Business Monopoly and Inequality:

  • Because they are the dominant players in their specific market, monopolies allow enterprises to set their own pricing for their goods instead of being determined by the market. 
  • This may lead to the phenomenon known as “greedflation,” which refers to businesses boosting prices to boost profit margins.
  • Thus, the presence of monopolies can lead to lower real wages, resulting in the rise of economic inequality in the society.

How Business Monopoly Leads to Inequality?

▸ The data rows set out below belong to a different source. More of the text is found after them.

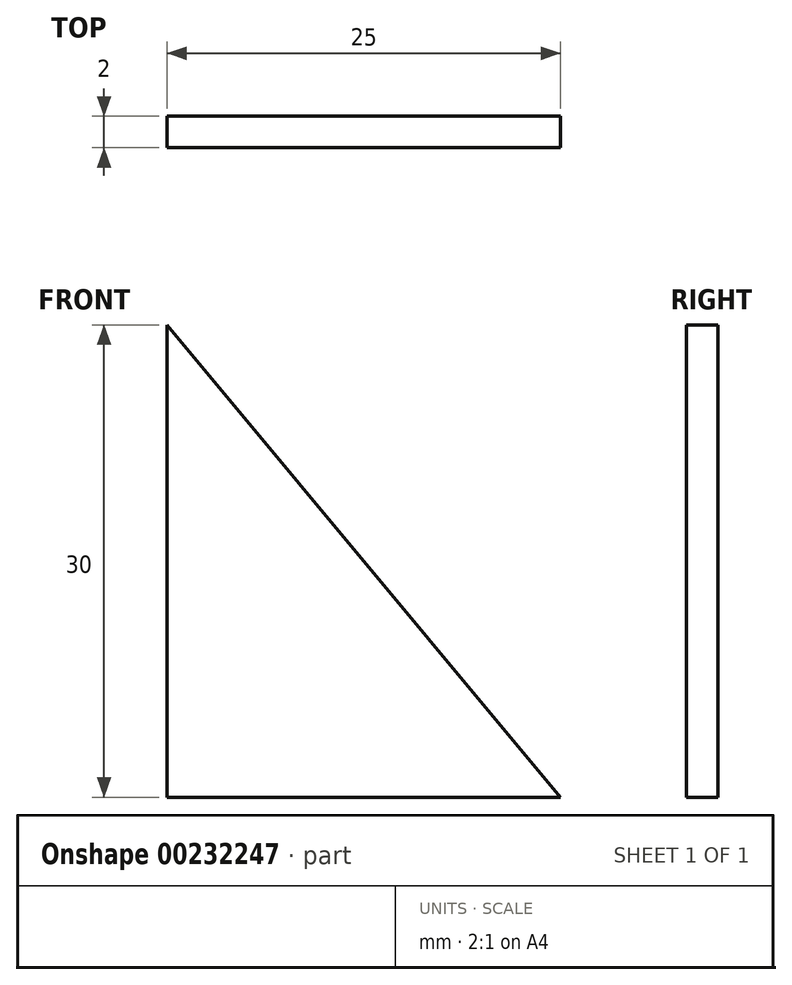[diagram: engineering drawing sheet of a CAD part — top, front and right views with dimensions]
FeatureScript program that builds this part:
annotation { "Feature Type Name" : "Feature", "Feature Type Description" : "" }
export const myFeature = defineFeature(function(context is Context, id is Id, definition is map)
    precondition{}
    {
        {
            var Q0;
            Q0=qCreatedBy(makeId("Front.planeOp"),FACE);
            var sketch = newSketch(context, id + "F0", { "sketchPlane" : qUnion([Q0])});
            skLineSegment(sketch, "E0.top", {"start": v(-22.3, -10.88) * mm, "end": v(2.7, -10.88) * mm});
            skLineSegment(sketch, "E0.left", {"start": v(-22.3, 19.12) * mm, "end": v(-22.3, -10.88) * mm});
            skLineSegment(sketch, "E1", {"start": v(-22.3, 19.12) * mm, "end": v(2.7, -10.88) * mm});
            skSolve(sketch);
        }
        {
            var Q0;
            Q0=makeQuery(id+"F0.imprint","IMPRINT",FACE,{"disambiguationData":[TD([[makeQuery(id+"F0.imprint","IMPRINT",EDGE,{"derivedFrom":sQuery(id+"F0.wireOp",EDGE,"E0.top")}),1.0]])]});
            extrude(context, id + "F1", {"entities" : qUnion([Q0]), "depth" : 2 * mm});
        }
    });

  • Condition favourable for workers – Role of ‘multiplier’ effect:
    • When a company decides to set up a new factory, wages are paid out to workers to build it.
    • This income of the workers is spent on purchasing goods, which increases the income of goods-sellers and whose increased income results in purchases of other goods.
    • Thus, the total increase in the income of workers and goods-sellers is greater than the initial investment.
    • This process is called the ‘multiplier’ effect, wherein investment raises incomes by a greater proportion than the initial investment.
  • Companies exercise monopoly:
    • Real wages of workers are lower and they can only purchase lesser items.
    • However, companies will enjoy the same amount of profits from the sale of a lesser amount of goods (because of higher margins).
    • The increase in income from a given amount of investment will be lesser under monopoly because of reduced consumption power.
    • Thus, investment will have a weaker effect on growth under monopoly (while the profits earned by the companies remain the same).
  • Can the consumption of the rich help boost growth?
    • Wealthy people consume more in total, but they consume a lesser percentage of their income. 
    • As a result, an unequal economy will give people who are more likely to consume less income, which will hinder economic growth.

Could Redistribution of Wealth Help Reduce Inequality?

  • No:
    • Investment occurs under the influence of future profit expectations, while wealth is accumulated past profits.
    • A high tax regime would deter entrepreneurs from accumulating wealth, which would diminish investment and employment.
  • Yes:
    • Taxing billionaires and providing basic income to the poor might cause some to exit the economy, but can create a new class of entrepreneurs and boost start-ups.
    • If monopolies are curtailed, then prices would be lower and real wages higher, leading to greater demand.
  • Conclusion:
    • Redistribution is not a silver bullet, and an economy may suffer from having excessively high tax rates. 
    • Thus, if redistribution is combined with other policy measures, inequality can be reduced.

Q.1. What is the Gini Index?

The Gini index measures the extent to which the distribution of income/ consumption among individuals/ households within an economy deviates from a perfectly equal distribution. A Gini index of 0 represents perfect equality, while 100 implies perfect inequality.

Q.2. What is the Pradhan Mantri Mudra Yojana (PMMY)?

The PMMY is a flagship scheme of the Government of India to “fund the unfunded” by bringing such enterprises to the formal financial system and extending affordable credit to them. The scheme was launched on 8th April, 2015.